Ce régime de faveur est optionnel. Pour en bénéficier, la société mère doit l'indiquer dans sa décision de dissolution, et respecter les obligations comptables prévues par l'article 210 A du Code général des impôts. Ces obligations doivent permettre ultérieurement l'imposition à son nom des plus-values et provisions exonérées au moment de l'opération.
Rétroactivité
La société mère peut choisir de donner à la TUP un effet rétroactif sur le plan fiscal. Dans ce cas, la date d'effet de la TUP prise en compte par l'administration fiscale sera antérieure à sa véritable date de réalisation.
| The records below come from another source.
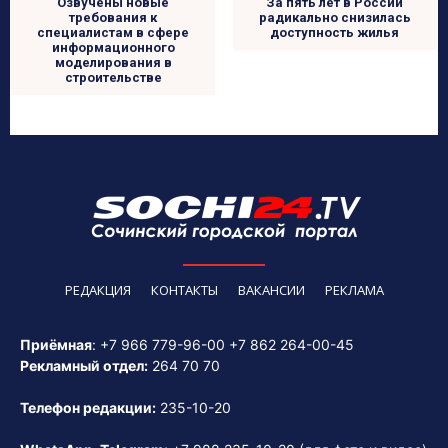
Озвучены новые
За пять лет в России
требования к
радикально снизилась
специалистам в сфере
доступность жилья
информационного
моделирования в
строительстве
РЕДАКЦИЯ
КОНТАКТЫ
ВАКАНСИИ
РЕКЛАМА
Приёмная
:
+7 966 779-96-00
+7 862 264-00-45
Рекламный отдел:
264 70 70
Телефон редакции:
235-10-20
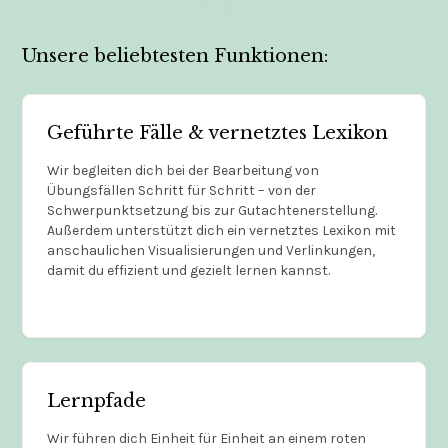
Unsere beliebtesten Funktionen:
Geführte Fälle & vernetztes Lexikon
Wir begleiten dich bei der Bearbeitung von
Übungsfällen Schritt für Schritt – von der
Schwerpunktsetzung bis zur Gutachtenerstellung.
Außerdem unterstützt dich ein vernetztes Lexikon mit
anschaulichen Visualisierungen und Verlinkungen,
damit du effizient und gezielt lernen kannst.
Lernpfade
Wir führen dich Einheit für Einheit an einem roten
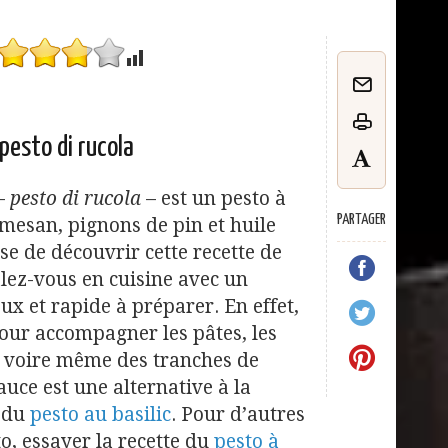
 pesto di rucola
–
pesto di rucola
– est un pesto à
PARTAGER
mesan, pignons de pin et huile
se de découvrir cette recette de
alez-vous en cuisine avec un
ux et rapide à préparer. En effet,
our accompagner les pâtes, les
n voire même des tranches de
sauce est une alternative à la
e du
pesto au basilic
. Pour d’autres
to, essayer la recette du
pesto à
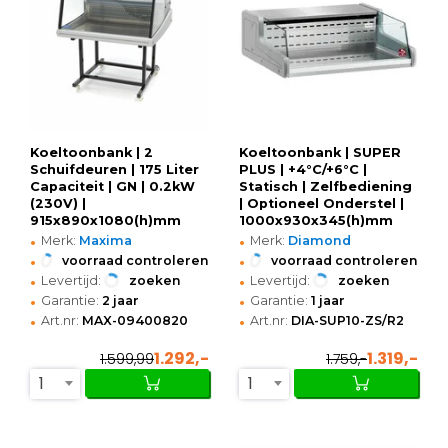
Koeltoonbank | 2
Koeltoonbank | SUPER
Schuifdeuren | 175 Liter
PLUS | +4°C/+6°C |
Capaciteit | GN | 0.2kW
Statisch | Zelfbediening
(230V) |
| Optioneel Onderstel |
915x890x1080(h)mm
1000x930x345(h)mm
•
•
Merk:
Maxima
Merk:
Diamond
•
•
voorraad controleren
voorraad controleren
•
•
Levertijd:
zoeken
Levertijd:
zoeken
•
•
Garantie:
2 jaar
Garantie:
1 jaar
•
•
Art.nr:
MAX-09400820
Art.nr:
DIA-SUP10-ZS/R2
1.292,-
1.319,-
1.599,99
1.759,-
1
1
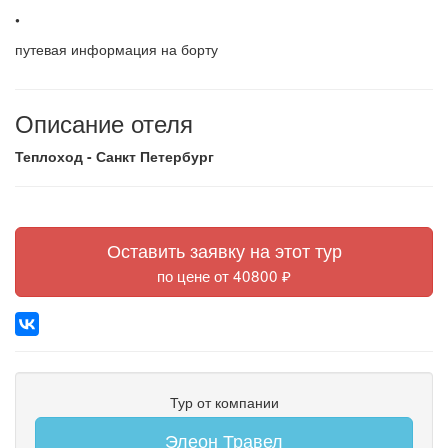
•
путевая информация на борту
Описание отеля
Теплоход - Санкт Петербург
Оставить заявку на этот тур
по цене от 40800 ₽
Тур от компании
Элеон Травел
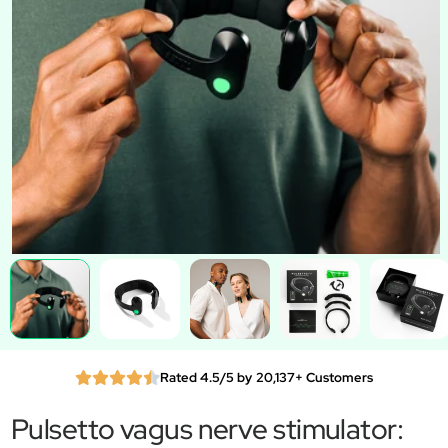
Rated 4.5/5 by 20,137+ Customers
Pulsetto vagus nerve stimulator:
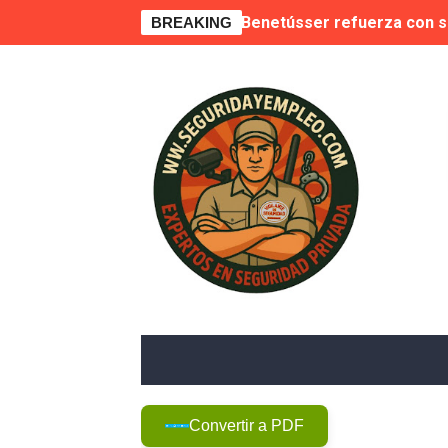
Benetússer refuerza con se
BREAKING
Publicada la lista de aptos
Sale a licitación la seguri
Grupo Secoex se perfila como
Adjudicado por 87,9 millone
🚨 Falta de vigilantes en E
Suspensión cautelar de la 
🛡️ Vecinos de VPP en Play
Novedad. Orden INT/25/2026
Convertir a PDF
La Moraleja, condenada a r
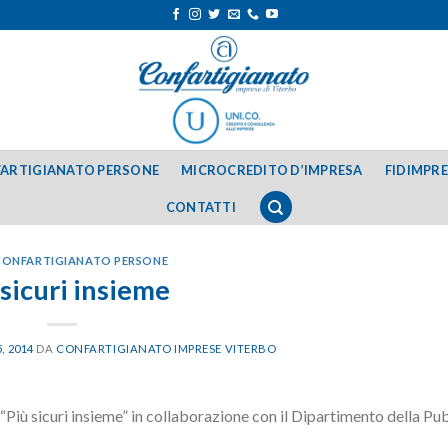
ARTIGIANATO PERSONE
MICROCREDITO D’IMPRESA
FIDIMPR
CONTATTI
CONFARTIGIANATO PERSONE
 sicuri insieme
, 2014
DA
CONFARTIGIANATO IMPRESE VITERBO
 “Più sicuri insieme” in collaborazione con il Dipartimento della Pu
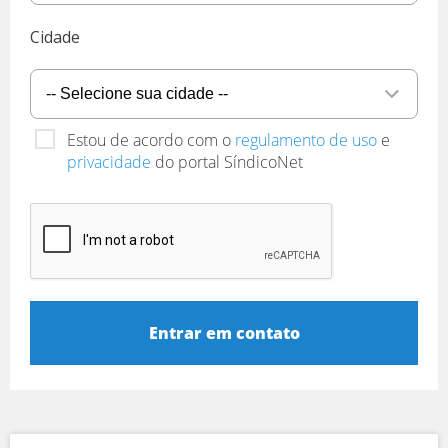
Cidade
Estou de acordo com o
regulamento de uso
e
privacidade
do portal SíndicoNet
Entrar em contato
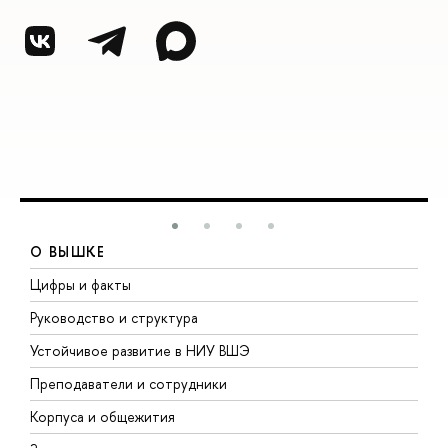
О ВЫШКЕ
Цифры и факты
Л
Руководство и структура
Д
Устойчивое развитие в НИУ ВШЭ
О
Преподаватели и сотрудники
П
Корпуса и общежития
В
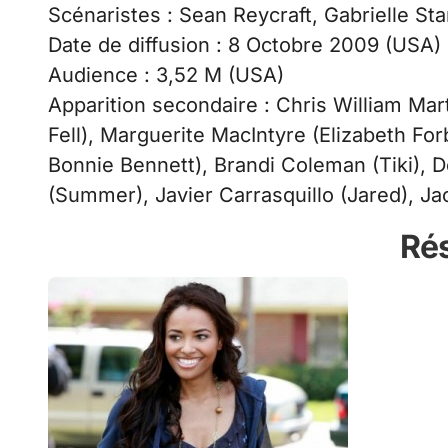
Scénaristes : Sean Reycraft, Gabrielle St
Date de diffusion : 8 Octobre 2009 (USA)
Audience : 3,52 M (USA)
Apparition secondaire : Chris William Mar
Fell), Marguerite MacIntyre (Elizabeth F
Bonnie Bennett), Brandi Coleman (Tiki), 
(Summer), Javier Carrasquillo (Jared), Jac
Ré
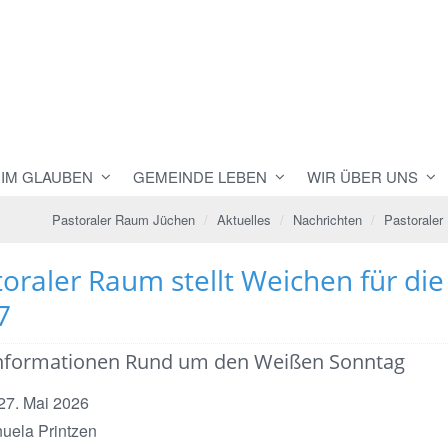
 IM GLAUBEN
GEMEINDE LEBEN
WIR ÜBER UNS
Pastoraler Raum Jüchen
Aktuelles
Nachrichten
Pastoraler
toraler Raum stellt Weichen für d
7
Informationen Rund um den Weißen Sonntag
 27. Mai 2026
uela Printzen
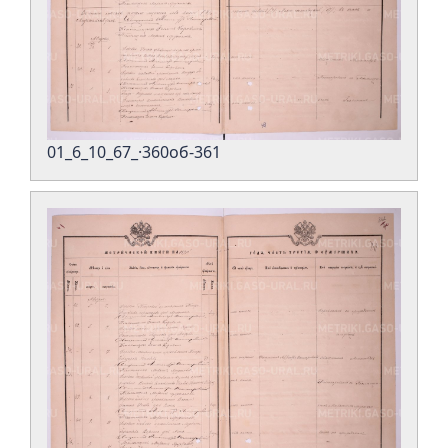
01_6_10_67_·360об-361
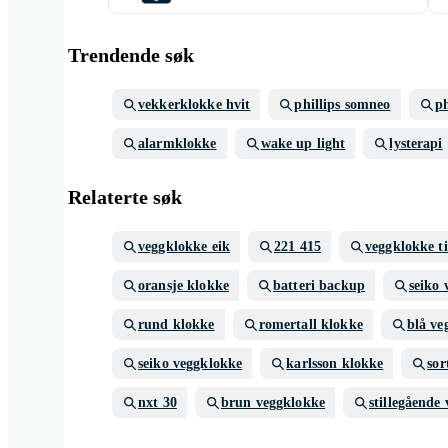
Trendende søk
vekkerklokke hvit
phillips somneo
ph
alarmklokke
wake up light
lysterapi
Relaterte søk
veggklokke eik
221 415
veggklokke ti
oransje klokke
batteri backup
seiko 
rund klokke
romertall klokke
blå ve
seiko veggklokke
karlsson klokke
sor
nxt 30
brun veggklokke
stillegående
La date rétroactive est généralement fixée au premier jour de l'exercice en cours.
L'intérêt est de permettre à la société mère, à compter de la date de départ de la rétroactivité, de reprendre à son compte et d'englober dans son propre résultat imposable, le résultat (bénéfice ou déficit) de la société absorbée.
Le point de départ de la rétroactivité ne peut être antérieur à la date de l'ouverture de l'exercice en cours de la société mère et de la société dissoute, au moment de la décision de dissolution.
Attention : la rétroactivité n'est valable que pour l'administration fiscale. À l'égard des tiers, la TUP ne prend effet qu'à l'issue du délai d'opposition de 30 jours après la publication de la dissolution. Les deux sociétés doivent donc respecter séparément leurs obligations comptables jusqu'à cette date, après laquelle les comptes des deux sociétés seront fusionnés.
Taxe sur la valeur ajoutée
L'article 257 bis du Code général des impôts dispense de TVA les opérations de TUP.
Par ailleurs, l'éventuel crédit de TVA dont dispose la société absorbée peut être transféré à la société mère.
Transmission d'immeuble
Lorsque la TUP entraîne la transmission d'un immeuble, elle est obligatoirement soumise, dans les 2 mois de l'opération, à la double formalité d'enregistrement fiscal et de publicité foncière (dite "formalité fusionnée"). Cette formalité donne lieu au paiement de la taxe de publicité foncière au taux de 0,715 % sur la valeur de l'immeuble.